Alex Echols, a former NFWF deputy policy director and former acting executive director for the group, told Daily Signal reporter Kevin Mooney that “the fact that the salaries are as high as they are does raise some questions.”
NFWF was created by Congress in 1984 to support grantmaking by the federal U.S. Fish and Wildlife Service and National Oceanic and Atmospheric Administration. It works to build relationships between the government, nonprofits, private companies and individuals. It has brokered billions in grants for projects such as the clean-up of the Gulf of Mexico after the 2010 Deepwater Horizon oil spill.
It is now expected that the NFWF will play a major role in the Biden Administration’s intentions for the government to acquire more land for its federal portfolio.

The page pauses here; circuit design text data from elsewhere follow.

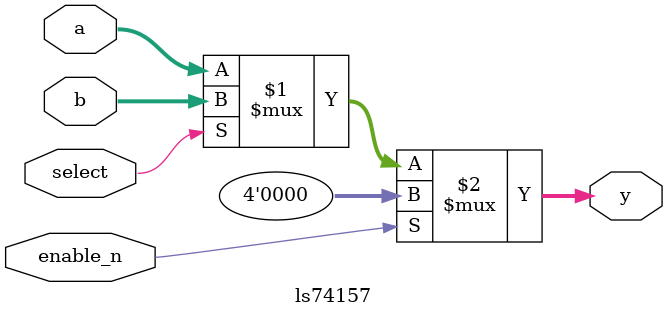
<source format=v>

module ls74157 (
    input [3:0] a,
    input [3:0] b,
    input select,
    input enable_n,
    output [3:0] y
);

    assign y = enable_n ? 4'b0000 : (select ? b : a);

endmodule

</source>
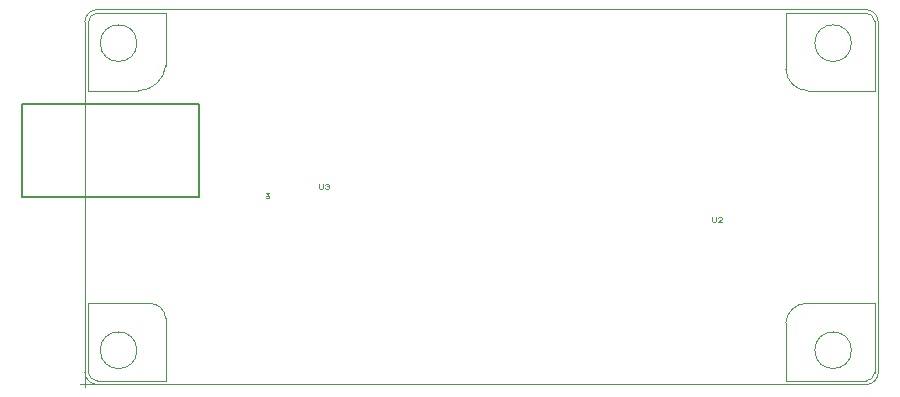
<source format=gm1>
G04*
G04 #@! TF.GenerationSoftware,Altium Limited,Altium Designer,22.5.1 (42)*
G04*
G04 Layer_Color=16711935*
%FSLAX44Y44*%
%MOMM*%
G71*
G04*
G04 #@! TF.SameCoordinates,16E258D9-83B2-4854-9FD3-66D1B54B03FA*
G04*
G04*
G04 #@! TF.FilePolarity,Positive*
G04*
G01*
G75*
%ADD14C,0.1778*%
%ADD52C,0.0127*%
%ADD61C,0.0500*%
%ADD62C,0.0800*%
D14*
X-52844Y237624D02*
X96465D01*
X-52844Y158376D02*
X96465D01*
Y237624D01*
X-52844Y158376D02*
Y237624D01*
D52*
X44010Y288960D02*
G03*
X44010Y288960I-15500J0D01*
G01*
X649010Y28960D02*
G03*
X649010Y28960I-15500J0D01*
G01*
X44010D02*
G03*
X44010Y28960I-15500J0D01*
G01*
X649010Y288960D02*
G03*
X649010Y288960I-15500J0D01*
G01*
X661530Y-40D02*
G03*
X671710Y10150I-10J10190D01*
G01*
X671740Y306700D02*
G03*
X660940Y317490I-10800J-10D01*
G01*
X10680Y317470D02*
G03*
X-20Y306760I10J-10710D01*
G01*
X0Y10450D02*
G03*
X10450Y0I10450J0D01*
G01*
X10630Y314460D02*
G03*
X3010Y306849I0J-7620D01*
G01*
X45090Y248760D02*
G03*
X68410Y269810I0J23442D01*
G01*
X3010Y10247D02*
G03*
X10660Y2960I7650J372D01*
G01*
X68410Y56010D02*
G03*
X55010Y68660I-13400J-772D01*
G01*
X611060D02*
G03*
X593410Y51910I0J-17674D01*
G01*
X661020Y2960D02*
G03*
X668710Y10043I0J7716D01*
G01*
X593410Y266830D02*
G03*
X612290Y248760I18880J828D01*
G01*
X668710Y307528D02*
G03*
X661080Y314460I-7630J-733D01*
G01*
X671710Y10150D02*
X671740Y306700D01*
X10680Y317470D02*
X660940Y317490D01*
X-20Y306760D02*
X0Y10450D01*
X10450Y0D02*
X661530Y-40D01*
X68410Y2960D02*
Y56010D01*
X3010Y68660D02*
X55010D01*
X611060D02*
X668710D01*
X593410Y2960D02*
Y51910D01*
Y2960D02*
X661020D01*
X0Y-2560D02*
Y10449D01*
X-3790Y0D02*
X10449D01*
X10630Y314460D02*
X68410D01*
X3010Y248760D02*
X45090D01*
X68410Y269810D02*
Y314460D01*
X3010Y248760D02*
Y306849D01*
X10660Y2960D02*
X68410D01*
X3010Y10247D02*
Y68660D01*
X668710Y10043D02*
Y68660D01*
X593410Y314460D02*
X661080D01*
X593410Y266830D02*
Y314460D01*
X612290Y248760D02*
X668710D01*
Y307528D01*
D61*
X153211Y157480D02*
X155710D01*
X156210Y157980D01*
Y158980D01*
X155710Y159479D01*
X153211D01*
X156210Y161978D02*
X153211D01*
X154711Y160479D01*
Y162478D01*
D62*
X198120Y170098D02*
Y165933D01*
X198953Y165100D01*
X200619D01*
X201452Y165933D01*
Y170098D01*
X203118Y169265D02*
X203951Y170098D01*
X205618D01*
X206451Y169265D01*
Y168432D01*
X205618Y167599D01*
X204785D01*
X205618D01*
X206451Y166766D01*
Y165933D01*
X205618Y165100D01*
X203951D01*
X203118Y165933D01*
X530860Y142158D02*
Y137993D01*
X531693Y137160D01*
X533359D01*
X534192Y137993D01*
Y142158D01*
X539191Y137160D02*
X535858D01*
X539191Y140492D01*
Y141325D01*
X538358Y142158D01*
X536691D01*
X535858Y141325D01*
M02*

</source>
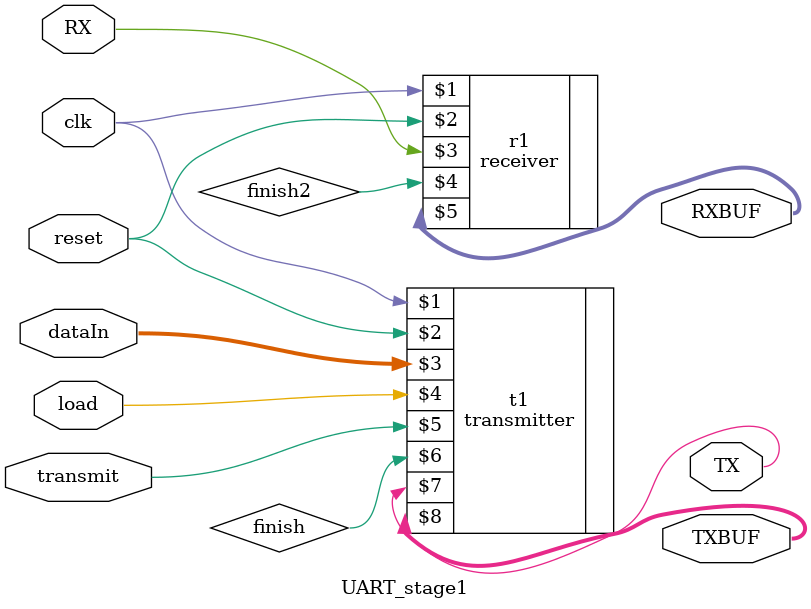
<source format=sv>
`timescale 1ns / 1ps


module UART_stage1#(parameter N = 8, depth = 4, parityBit = 1, stopBit = 1'b1, baudRate = 9600, clkFreq = 100_000_000)(
    input logic clk,
	input logic reset,
	input logic [N-1:0] dataIn,
	input logic load,
	input logic transmit,
	input logic RX,
	output logic TX,
	//buttonD
	//input logic transmit, //buttonC
	//output logic finish,
	output logic [N-1:0] TXBUF,
	output logic [N-1:0] RXBUF
	
    );
    //logic TX;
    logic finish;
    logic finish2;
    transmitter t1(clk,reset,dataIn,load,transmit,finish,TX,TXBUF);
    receiver r1(clk,reset,RX,finish2,RXBUF);
    

endmodule

</source>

The revelation of the extraordinary pay structure at the NFWF is problematic. Bonner explained, however, that this is nothing new in the D.C. swamp:
That’s the nature of mission creep, a chronic Washington disease. Nowhere in NFWF’s charter does it say that the foundation should serve to enrich its executive director and other high-level employees. This happened because there has been no oversight worthy of the name, either by the NFWF’s board or by Congress.
“Absent adult supervision, these obscene levels of compensation will continue,” Bonner continued. “While millions of Americans saw their livelihoods destroyed during the pandemic-related lockdowns, life was good at the NFWF.”